Klischees afrikanischer Kunst widersprechen auch die Weltraumfahrer, die häufig auftauchen. Sie erinnern daran, dass Mobutu nicht nur US-Astronauten mit Orden behängte, sondern auch eigene Raumfahrtambitionen verfolgte. In der ehemaligen Provinz Katanga betrieb die deutsche Firma Otrag ein 100 000 Quadratkilometer großes Gelände für Raketentests. Die dritte Rakete stürzte allerdings 1978, in Anwesenheit des Diktators, unmittelbar nach dem Start in den Busch – und Otrag flog aus dem Land. Auf Gemälden von Monsengo Shula tragen fröhliche „Afronauten“ Raumanzüge aus bunten Waxstoffen. Schließlich hatte Mobutu seinen Untertanen westliche Kleidung verboten.

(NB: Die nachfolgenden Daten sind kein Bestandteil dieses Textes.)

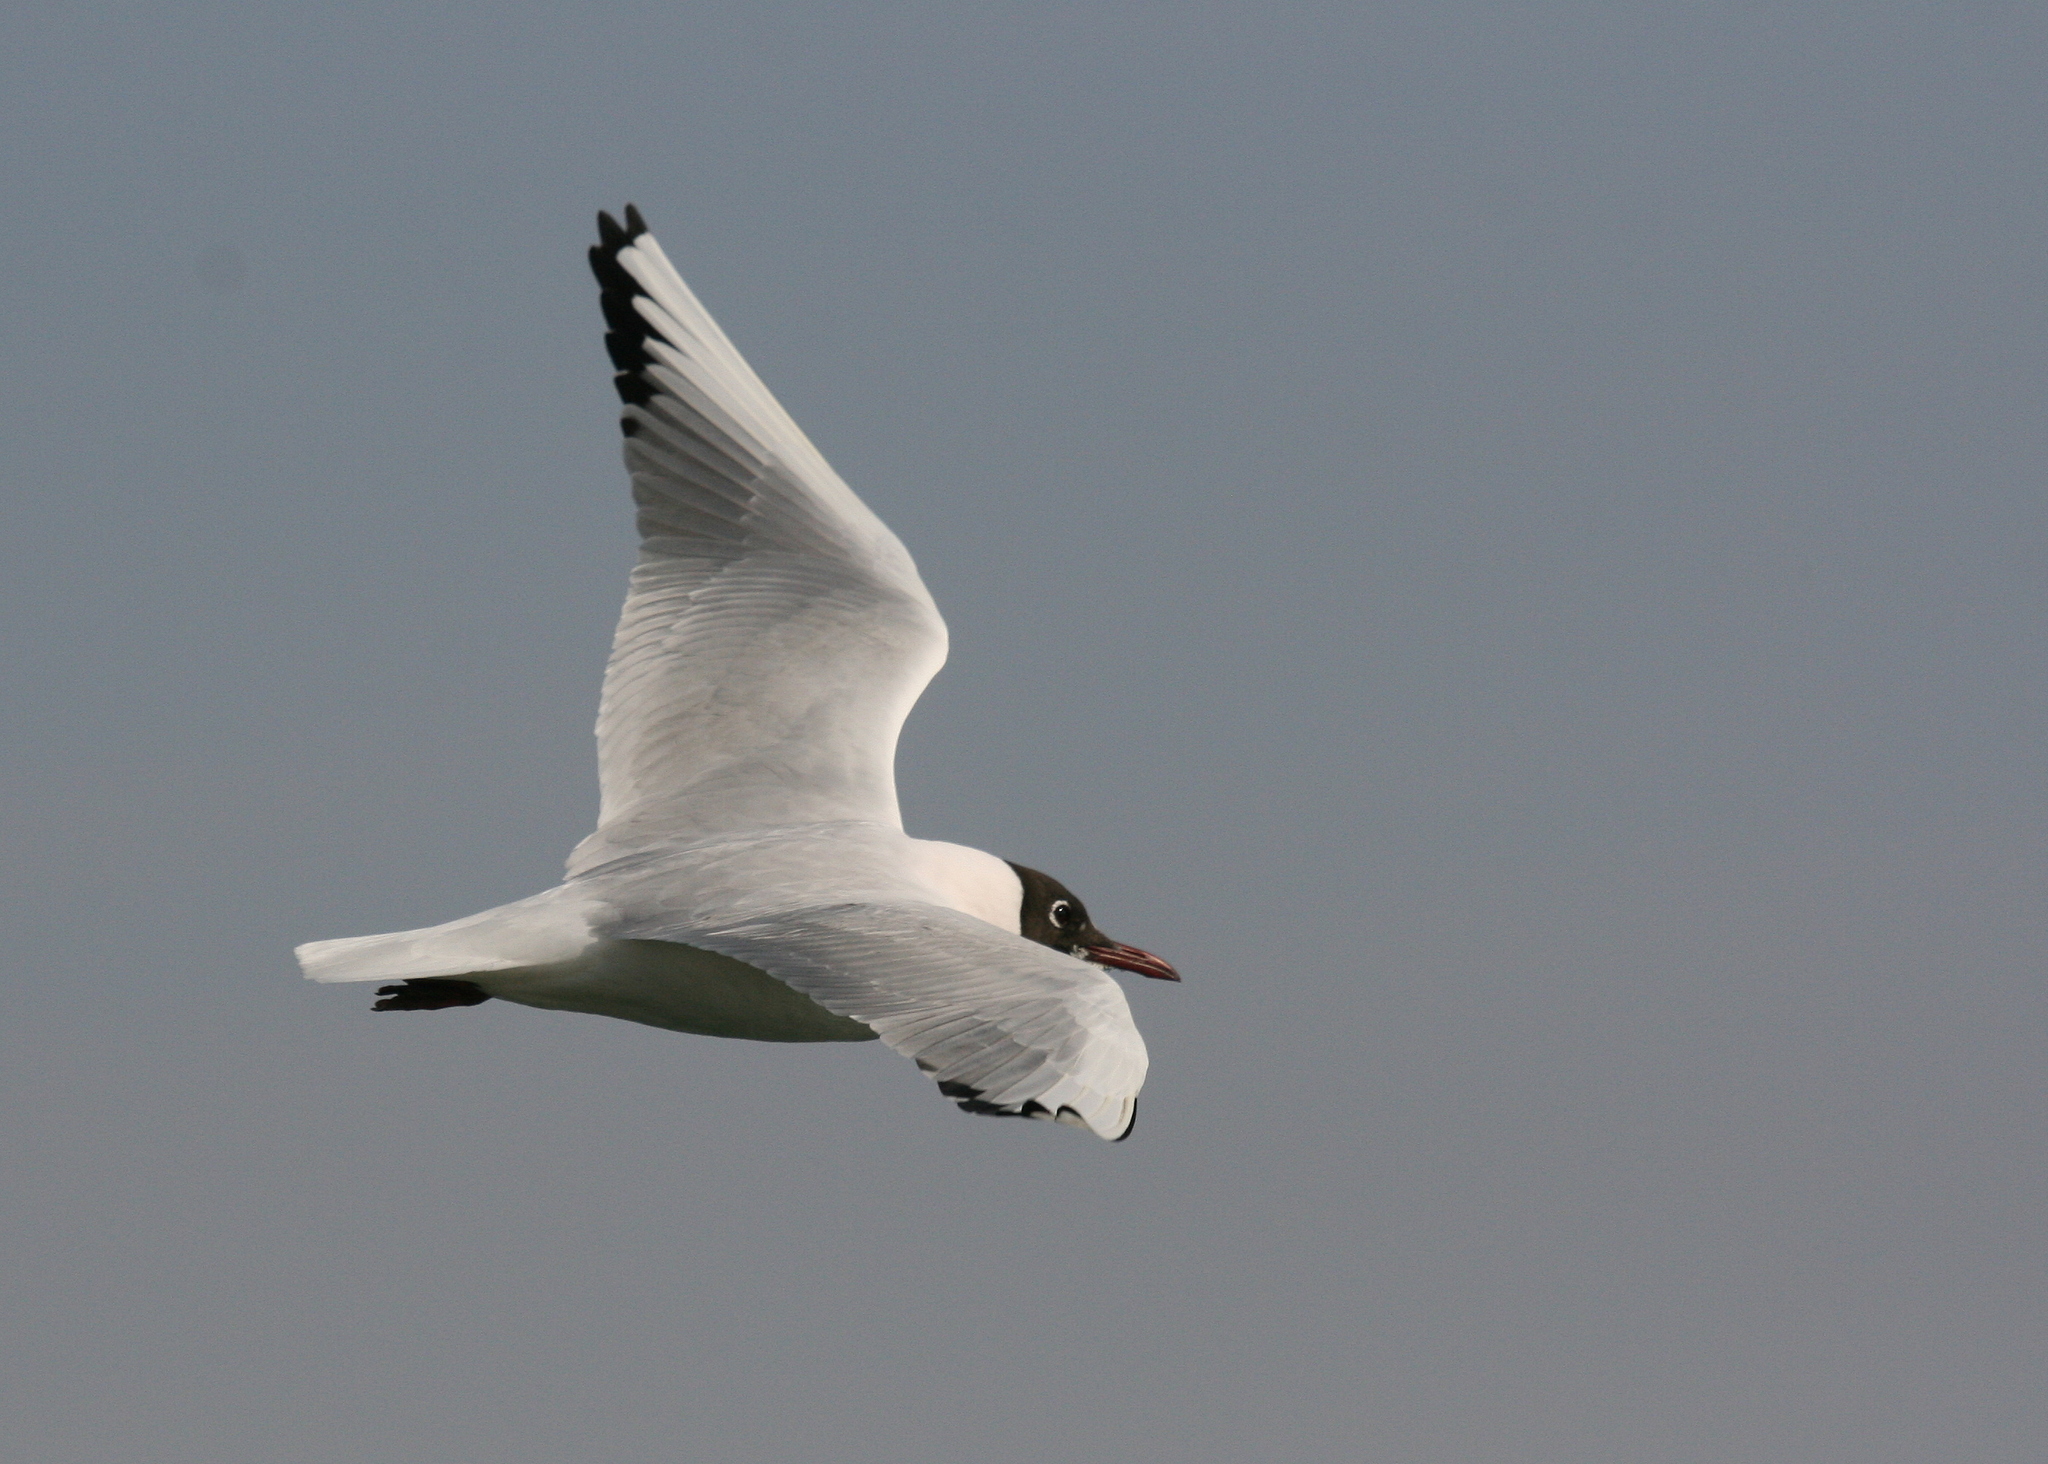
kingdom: Animalia
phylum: Chordata
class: Aves
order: Charadriiformes
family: Laridae
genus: Chroicocephalus
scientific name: Chroicocephalus ridibundus
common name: Black-headed gull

Die meisten Visionen für den „Kongo der Zukunft“ sind aber bodenständiger: Genug zu essen. Kinder, die zur Schule gehen. Vor dem Haus ein Auto. Asphaltierte Straßen und schnelle TGV-Züge. Städte mit Mülleimern und öffentlichen Toiletten. Mehrfach erwähnt werden auch Beamte, die tatsächlich ein Gehalt bekommen. Wenn Kongolesen vom Paradies träumen, schwebt ihnen eine Art Luxemburg vor. Was sie bekommen werden, sind asiatische Hochhäuser: Auf dem Gemälde Le Congo à la croisée des chemins von Sapinart hat ein verschlagen lächelnder Entwicklungshelfer aus China zwei ratlos dreinblickende Eurokraten an den Rand verdrängt.
Immerhin haben die bekanntesten Vertreter der „populären Malerei“ es bereits aus der Misere geschafft. Im Kongo werden ihre Werke an Hauptstraßen gezeigt und leidenschaftlich diskutiert; die Künstler werden wie Fußballhelden gefeiert. Seit ein paar Jahren machen sie auch auf dem internationalen Kunstmarkt Furore – so dass sie nun schon mal in Paris oder Brüssel leben. Stolz porträtierte JP Mika sich selbst und andere Stars der Szene: In seinem Bild Le goût de la réussite treten die Maler provokant als Sapeurs auf, als extravagante Dandys. Hoffentlich stört das keinen Löwen.